生成AI、ビジネス利用の実態と企業の意向 今後利用が進む業種は?
「ChatGPT」に代表される生成AI。ITベンダーは製品やサービスに組み込むなど活用に意欲的だが、ユーザー企業は今後の活用をどのように考えているのだろうか。
文章を生成する「ChatGPT」をはじめ、入力したテキストに応じて画像を出力する「Stable Diffusion」などで知られる生成AI。AIに対して「業務効率や生産性を高める技術」とポジティブに捉える人もいれば、「仕事を奪う」などネガティブなイメージを持つ人もいる。生成AIのビジネス利用が本格化すれば、AIがやるべきことと人がやるべきことの見極めがより重要になるだろう。
野村総合研究所(NRI)は、2023年5月に日本のビジネスパーソン約2400人を対象として「『生成AI』のビジネス利用の現状と今後」に関するインターネットアンケートを実施した。本稿では、その調査結果を基に生成AIのビジネス利用の現状をお伝えする。
生成AIの利用実態と企業の意向 今後利用が進む業種は?
勤務先での業務において生成AIを用いたツールやソフトウェア、アプリを使っているかどうかを尋ねた項目を見ると、「実際に業務で利用している」が3.0%、「トライアル中」(6.7%)、「使用を検討中」(9.5%)となり、活用まではまだ様子見とする考えが多数派となった。業種別で見ると、「業務で使用中」とした割合は製造業や金融・保険、その他サービス業が相対的に高い数値を示した。
製造業では、開発現場でドキュメント作成やプログラムコード作成などに、金融・保険などのサービス業ではコンタクトセンターでの自動応答で活用が進んでいるものと考えらえれる。

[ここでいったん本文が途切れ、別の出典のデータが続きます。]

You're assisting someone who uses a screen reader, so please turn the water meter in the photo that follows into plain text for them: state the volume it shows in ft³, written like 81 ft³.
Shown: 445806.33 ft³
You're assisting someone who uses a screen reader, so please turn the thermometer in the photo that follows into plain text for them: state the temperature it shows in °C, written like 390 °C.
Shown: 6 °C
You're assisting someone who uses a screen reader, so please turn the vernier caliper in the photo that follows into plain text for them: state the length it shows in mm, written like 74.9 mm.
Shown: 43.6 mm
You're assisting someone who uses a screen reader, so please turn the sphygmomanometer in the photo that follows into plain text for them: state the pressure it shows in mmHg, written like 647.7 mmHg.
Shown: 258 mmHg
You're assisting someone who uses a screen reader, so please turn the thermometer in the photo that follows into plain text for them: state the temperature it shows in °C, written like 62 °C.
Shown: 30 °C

「実際に業務で利用している」と「トライアル中」の割合の合計値は9.7%になる。この2項目の割合を業種別に見ると、IT・通信、教育・学習支援などの業種で数値が高く、これらの業種では、現在は導入されていなくても、今後、急速に生成AIの導入が進むことが考えられる。また、「使用を検討中」を含めると、全体の約2割が生成AIの導入に対して意欲的だと読み取れる。

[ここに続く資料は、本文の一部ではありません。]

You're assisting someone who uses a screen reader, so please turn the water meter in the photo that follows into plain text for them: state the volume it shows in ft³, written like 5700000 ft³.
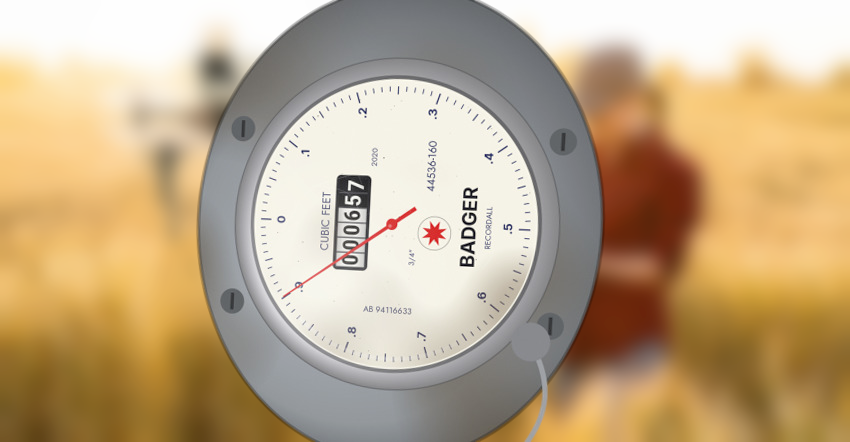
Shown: 656.90 ft³
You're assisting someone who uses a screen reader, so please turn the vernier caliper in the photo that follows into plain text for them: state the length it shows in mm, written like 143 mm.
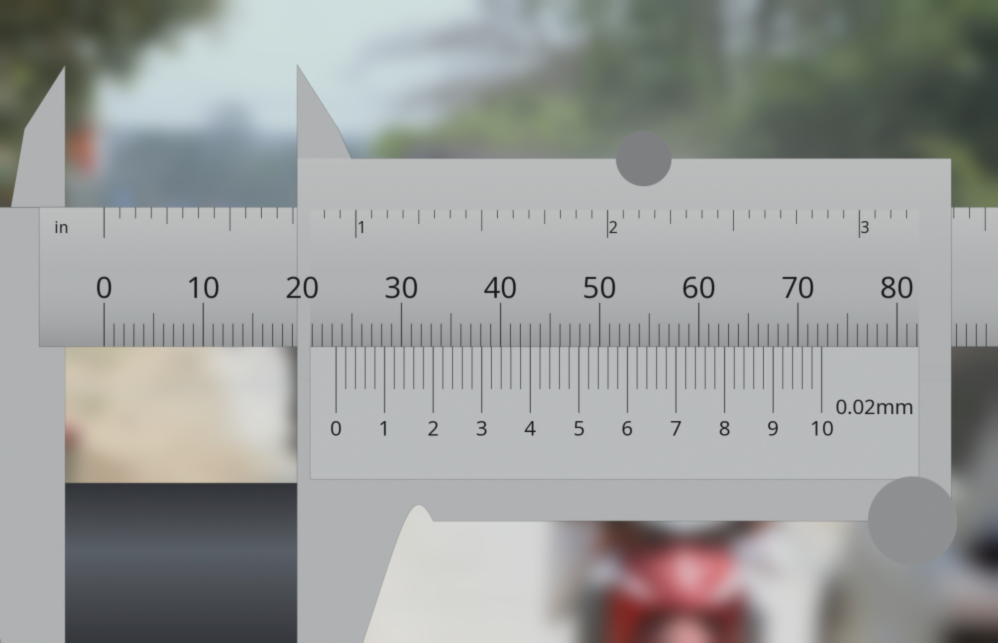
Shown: 23.4 mm
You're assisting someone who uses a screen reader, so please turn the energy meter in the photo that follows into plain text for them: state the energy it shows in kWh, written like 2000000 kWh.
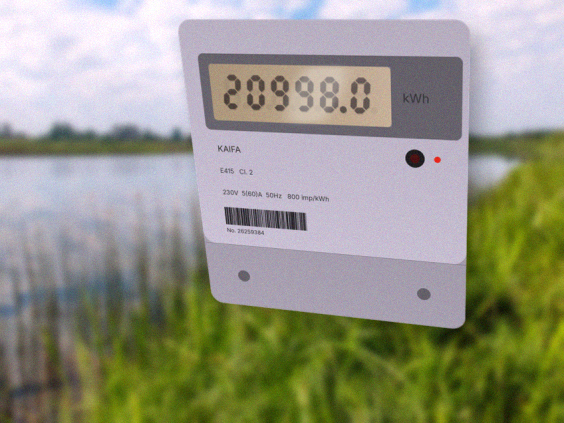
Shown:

現時点での導入率は低いものの、今後の利用が拡大しそうな業種としては、建築・土木や運輸・物流、公共などだ。現在はテキストを中心としたコンテンツの生成が中心だが、デザインや地図など画像の生成が進むことで、建築・土木、運輸・物流などの業界でも利用が拡大することが予想される。
業務でどのような生成AIの活用法が予想されるか
生成AIの利用用途と今後の活用の可能性を聞いた項目では、前者は「挨拶文などの原稿作成」(49.3%)、「記事やシナリオ作成」(43.8%)など、テキスト関連の利用が多い傾向にある。現状では、創造性のあるコンテンツを生成するよりも、定型的でパターン化された出力結果を活用する人が多い。今後は、現在の利用用途に加えて、「マニュアル作成」や「議事録の作成」など、より高度な編集能力が必要とされる業務で活用が進むと予想される。
テキスト以外での活用分野では、「プログラムの作成」で利用している人が23.8%、「挿絵やイラストの作成」が15.1%、「動画の作成」が9.6%となり、相対的に割合は少ないながらもテキスト以外のコンテンツ生成に活用している事例もみられる。
生成AIが注目される背景には、「アウトプットの精度の向上」「生成スピードの速さ」「生成関連アプリの使いやすさの向上」などが挙げられる。生成AIの基礎技術や基礎モデルの精度が向上したことで、利用が拡大しつつある。
今後は、基礎モデルを活用したアプリケーションやサービスの拡充やコンテンツの種類の拡大が予想される。テキストだけではなく、画像やデータなどをAIが同時に処理する「マルチモーダル」が進むことで、より人間の感性に近いモデルができ、生成AIのビジネス利用が拡大すると考えられる。一方で、偽情報の拡散や著作権の問題もあるなど、利用者の不安を払拭(ふっしょく)するためにも、法制度の整備やルールづくりを進め、健全な利用の発展が求められる。